[Labeling and segmentation records]
══════════════════════════════

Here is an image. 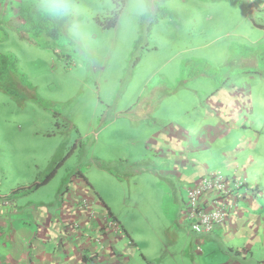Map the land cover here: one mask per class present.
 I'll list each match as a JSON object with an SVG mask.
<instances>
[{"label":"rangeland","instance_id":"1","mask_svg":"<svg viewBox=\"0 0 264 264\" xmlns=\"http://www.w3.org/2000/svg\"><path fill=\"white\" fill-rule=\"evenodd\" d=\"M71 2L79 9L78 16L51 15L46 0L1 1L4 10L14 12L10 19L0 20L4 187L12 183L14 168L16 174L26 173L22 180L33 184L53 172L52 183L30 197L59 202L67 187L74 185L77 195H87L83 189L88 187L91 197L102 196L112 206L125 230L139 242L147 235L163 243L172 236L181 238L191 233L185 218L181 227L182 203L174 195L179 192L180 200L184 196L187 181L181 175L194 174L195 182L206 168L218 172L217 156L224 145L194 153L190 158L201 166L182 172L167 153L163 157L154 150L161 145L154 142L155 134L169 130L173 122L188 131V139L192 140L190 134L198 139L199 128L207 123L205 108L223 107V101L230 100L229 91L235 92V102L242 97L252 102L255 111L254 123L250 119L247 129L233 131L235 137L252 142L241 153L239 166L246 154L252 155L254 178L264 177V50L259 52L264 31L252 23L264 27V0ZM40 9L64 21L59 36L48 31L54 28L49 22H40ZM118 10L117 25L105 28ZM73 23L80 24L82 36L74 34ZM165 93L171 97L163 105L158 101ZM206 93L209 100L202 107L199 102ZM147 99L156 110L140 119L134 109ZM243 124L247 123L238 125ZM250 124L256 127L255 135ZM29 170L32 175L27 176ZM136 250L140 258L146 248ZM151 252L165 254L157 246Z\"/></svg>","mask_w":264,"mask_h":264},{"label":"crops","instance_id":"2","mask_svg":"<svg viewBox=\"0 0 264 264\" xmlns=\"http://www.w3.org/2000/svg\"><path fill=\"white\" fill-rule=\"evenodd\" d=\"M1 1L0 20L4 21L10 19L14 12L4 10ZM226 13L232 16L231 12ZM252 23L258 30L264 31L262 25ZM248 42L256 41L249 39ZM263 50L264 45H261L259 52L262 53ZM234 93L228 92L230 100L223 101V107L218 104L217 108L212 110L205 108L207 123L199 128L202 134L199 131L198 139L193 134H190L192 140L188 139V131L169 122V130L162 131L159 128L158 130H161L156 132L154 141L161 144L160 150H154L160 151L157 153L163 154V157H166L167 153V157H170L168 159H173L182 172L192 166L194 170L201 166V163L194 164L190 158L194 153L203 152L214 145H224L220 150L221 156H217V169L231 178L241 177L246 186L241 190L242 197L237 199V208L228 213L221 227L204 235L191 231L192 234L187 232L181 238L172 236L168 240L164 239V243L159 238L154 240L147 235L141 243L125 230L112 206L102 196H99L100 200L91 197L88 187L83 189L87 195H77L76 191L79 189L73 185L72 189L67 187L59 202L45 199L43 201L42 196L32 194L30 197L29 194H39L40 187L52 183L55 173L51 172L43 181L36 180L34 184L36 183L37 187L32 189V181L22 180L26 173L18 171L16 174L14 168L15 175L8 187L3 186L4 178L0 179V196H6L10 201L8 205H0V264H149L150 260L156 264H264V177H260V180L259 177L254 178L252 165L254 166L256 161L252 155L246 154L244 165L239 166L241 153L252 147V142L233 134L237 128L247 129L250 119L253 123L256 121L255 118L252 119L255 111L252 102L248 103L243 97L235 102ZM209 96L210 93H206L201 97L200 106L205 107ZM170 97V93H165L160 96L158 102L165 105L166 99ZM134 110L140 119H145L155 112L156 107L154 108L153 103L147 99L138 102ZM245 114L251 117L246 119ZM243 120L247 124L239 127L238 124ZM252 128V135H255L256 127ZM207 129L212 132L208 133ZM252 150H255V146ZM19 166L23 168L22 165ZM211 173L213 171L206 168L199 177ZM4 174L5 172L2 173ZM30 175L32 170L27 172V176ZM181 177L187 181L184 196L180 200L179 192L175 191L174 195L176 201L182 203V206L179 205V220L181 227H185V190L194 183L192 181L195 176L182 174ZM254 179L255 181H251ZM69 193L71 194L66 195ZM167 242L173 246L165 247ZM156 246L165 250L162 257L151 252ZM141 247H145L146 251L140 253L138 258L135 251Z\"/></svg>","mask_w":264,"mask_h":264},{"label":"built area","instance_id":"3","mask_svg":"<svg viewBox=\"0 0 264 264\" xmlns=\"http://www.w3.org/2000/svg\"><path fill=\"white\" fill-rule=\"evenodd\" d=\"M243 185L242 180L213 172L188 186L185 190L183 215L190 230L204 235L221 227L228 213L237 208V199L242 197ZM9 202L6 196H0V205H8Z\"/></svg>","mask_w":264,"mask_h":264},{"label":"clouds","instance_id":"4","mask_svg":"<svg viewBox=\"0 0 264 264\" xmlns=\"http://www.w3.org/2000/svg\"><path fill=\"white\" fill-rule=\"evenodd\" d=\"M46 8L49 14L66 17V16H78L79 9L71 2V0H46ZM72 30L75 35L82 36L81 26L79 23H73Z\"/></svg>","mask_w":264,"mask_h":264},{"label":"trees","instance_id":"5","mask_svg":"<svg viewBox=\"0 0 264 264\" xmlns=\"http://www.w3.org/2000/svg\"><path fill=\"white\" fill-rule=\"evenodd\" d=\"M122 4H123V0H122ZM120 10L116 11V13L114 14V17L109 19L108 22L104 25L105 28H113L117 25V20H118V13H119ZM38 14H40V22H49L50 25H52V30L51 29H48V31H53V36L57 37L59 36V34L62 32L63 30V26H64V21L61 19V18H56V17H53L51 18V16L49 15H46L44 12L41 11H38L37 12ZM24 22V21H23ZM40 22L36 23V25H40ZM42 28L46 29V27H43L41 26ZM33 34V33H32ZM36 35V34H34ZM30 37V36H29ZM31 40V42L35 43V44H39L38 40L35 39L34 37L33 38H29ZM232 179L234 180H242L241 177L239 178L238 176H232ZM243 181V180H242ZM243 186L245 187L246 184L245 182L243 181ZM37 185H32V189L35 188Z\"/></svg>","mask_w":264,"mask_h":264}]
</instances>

══════════════════════════════

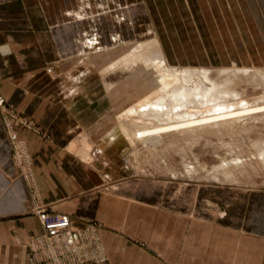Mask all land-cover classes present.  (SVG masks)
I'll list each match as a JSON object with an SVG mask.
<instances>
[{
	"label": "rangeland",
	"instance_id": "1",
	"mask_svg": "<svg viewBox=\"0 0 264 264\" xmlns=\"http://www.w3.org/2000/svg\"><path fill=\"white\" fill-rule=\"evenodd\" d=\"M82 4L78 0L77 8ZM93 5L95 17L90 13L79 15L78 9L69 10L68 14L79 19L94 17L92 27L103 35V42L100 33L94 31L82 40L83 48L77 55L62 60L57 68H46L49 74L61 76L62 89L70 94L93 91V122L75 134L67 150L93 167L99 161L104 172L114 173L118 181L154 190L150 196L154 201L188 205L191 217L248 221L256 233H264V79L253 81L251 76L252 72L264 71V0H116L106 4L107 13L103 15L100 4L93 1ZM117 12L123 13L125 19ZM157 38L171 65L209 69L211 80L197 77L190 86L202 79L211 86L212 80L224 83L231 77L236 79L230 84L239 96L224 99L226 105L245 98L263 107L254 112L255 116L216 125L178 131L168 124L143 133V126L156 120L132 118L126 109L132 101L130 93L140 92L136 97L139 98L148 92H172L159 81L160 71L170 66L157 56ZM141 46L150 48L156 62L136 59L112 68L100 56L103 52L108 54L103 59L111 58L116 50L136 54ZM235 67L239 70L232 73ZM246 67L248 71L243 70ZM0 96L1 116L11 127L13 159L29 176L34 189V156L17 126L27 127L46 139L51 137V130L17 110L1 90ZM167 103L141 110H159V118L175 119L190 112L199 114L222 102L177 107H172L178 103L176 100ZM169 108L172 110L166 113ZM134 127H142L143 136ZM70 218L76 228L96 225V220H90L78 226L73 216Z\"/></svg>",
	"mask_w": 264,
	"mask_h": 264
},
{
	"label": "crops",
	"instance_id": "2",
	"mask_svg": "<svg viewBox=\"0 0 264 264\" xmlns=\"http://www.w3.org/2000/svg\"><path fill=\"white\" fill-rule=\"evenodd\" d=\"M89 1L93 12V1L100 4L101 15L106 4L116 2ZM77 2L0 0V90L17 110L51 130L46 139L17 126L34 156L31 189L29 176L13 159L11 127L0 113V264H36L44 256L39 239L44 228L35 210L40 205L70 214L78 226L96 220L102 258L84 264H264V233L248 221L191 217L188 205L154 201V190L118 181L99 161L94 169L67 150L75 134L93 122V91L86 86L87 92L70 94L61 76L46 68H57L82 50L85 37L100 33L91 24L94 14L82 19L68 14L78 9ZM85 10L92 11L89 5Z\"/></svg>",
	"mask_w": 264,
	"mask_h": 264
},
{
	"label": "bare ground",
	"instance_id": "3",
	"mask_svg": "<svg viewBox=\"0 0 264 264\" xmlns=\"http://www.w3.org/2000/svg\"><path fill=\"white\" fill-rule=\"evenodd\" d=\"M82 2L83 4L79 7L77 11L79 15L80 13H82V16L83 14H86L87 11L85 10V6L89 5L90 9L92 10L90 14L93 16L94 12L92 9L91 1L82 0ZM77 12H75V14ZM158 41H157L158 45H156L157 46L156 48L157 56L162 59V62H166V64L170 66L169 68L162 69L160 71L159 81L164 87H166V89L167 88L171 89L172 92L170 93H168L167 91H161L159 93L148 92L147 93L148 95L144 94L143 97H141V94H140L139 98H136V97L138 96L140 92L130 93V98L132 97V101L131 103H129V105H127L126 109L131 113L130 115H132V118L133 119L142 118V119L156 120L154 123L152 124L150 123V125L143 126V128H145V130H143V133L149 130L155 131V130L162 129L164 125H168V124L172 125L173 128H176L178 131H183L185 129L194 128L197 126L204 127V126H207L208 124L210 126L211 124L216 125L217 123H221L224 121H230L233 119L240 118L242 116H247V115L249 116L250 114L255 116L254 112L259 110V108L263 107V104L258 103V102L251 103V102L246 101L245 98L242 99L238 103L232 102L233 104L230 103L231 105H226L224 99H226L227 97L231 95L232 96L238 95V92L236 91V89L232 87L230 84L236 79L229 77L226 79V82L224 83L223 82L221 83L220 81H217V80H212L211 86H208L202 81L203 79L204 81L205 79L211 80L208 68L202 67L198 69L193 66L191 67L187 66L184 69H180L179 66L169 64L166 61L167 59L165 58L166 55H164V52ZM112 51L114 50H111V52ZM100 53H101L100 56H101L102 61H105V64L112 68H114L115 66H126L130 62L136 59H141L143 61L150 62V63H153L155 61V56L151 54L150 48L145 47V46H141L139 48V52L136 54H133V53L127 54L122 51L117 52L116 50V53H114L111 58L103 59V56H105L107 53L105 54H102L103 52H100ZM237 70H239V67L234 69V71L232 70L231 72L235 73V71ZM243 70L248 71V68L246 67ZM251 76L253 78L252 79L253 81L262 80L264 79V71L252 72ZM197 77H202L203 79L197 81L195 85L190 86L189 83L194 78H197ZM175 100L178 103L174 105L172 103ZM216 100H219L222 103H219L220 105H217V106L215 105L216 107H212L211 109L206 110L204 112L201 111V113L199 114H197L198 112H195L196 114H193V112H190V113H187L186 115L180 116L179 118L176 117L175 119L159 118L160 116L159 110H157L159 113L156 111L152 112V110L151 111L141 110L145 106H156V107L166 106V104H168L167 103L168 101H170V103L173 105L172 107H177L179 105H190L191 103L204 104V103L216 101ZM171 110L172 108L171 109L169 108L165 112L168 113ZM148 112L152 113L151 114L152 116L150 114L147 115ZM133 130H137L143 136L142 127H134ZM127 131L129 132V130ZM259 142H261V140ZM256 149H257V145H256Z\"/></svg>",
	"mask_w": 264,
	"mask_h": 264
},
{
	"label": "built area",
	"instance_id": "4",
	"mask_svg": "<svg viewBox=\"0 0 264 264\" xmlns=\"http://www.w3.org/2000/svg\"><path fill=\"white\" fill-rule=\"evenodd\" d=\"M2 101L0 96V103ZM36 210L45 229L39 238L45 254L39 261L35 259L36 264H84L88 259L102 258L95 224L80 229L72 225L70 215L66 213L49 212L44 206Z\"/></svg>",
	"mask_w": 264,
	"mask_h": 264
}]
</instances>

══════════════════════════════

## Instructions to follow:
Report every line of the material above that contains the string "object", copying each such line in full. The match is case-sensitive.

## Finished exercise:
 I'll list each match as a JSON object with an SVG mask.
I'll list each match as a JSON object with an SVG mask.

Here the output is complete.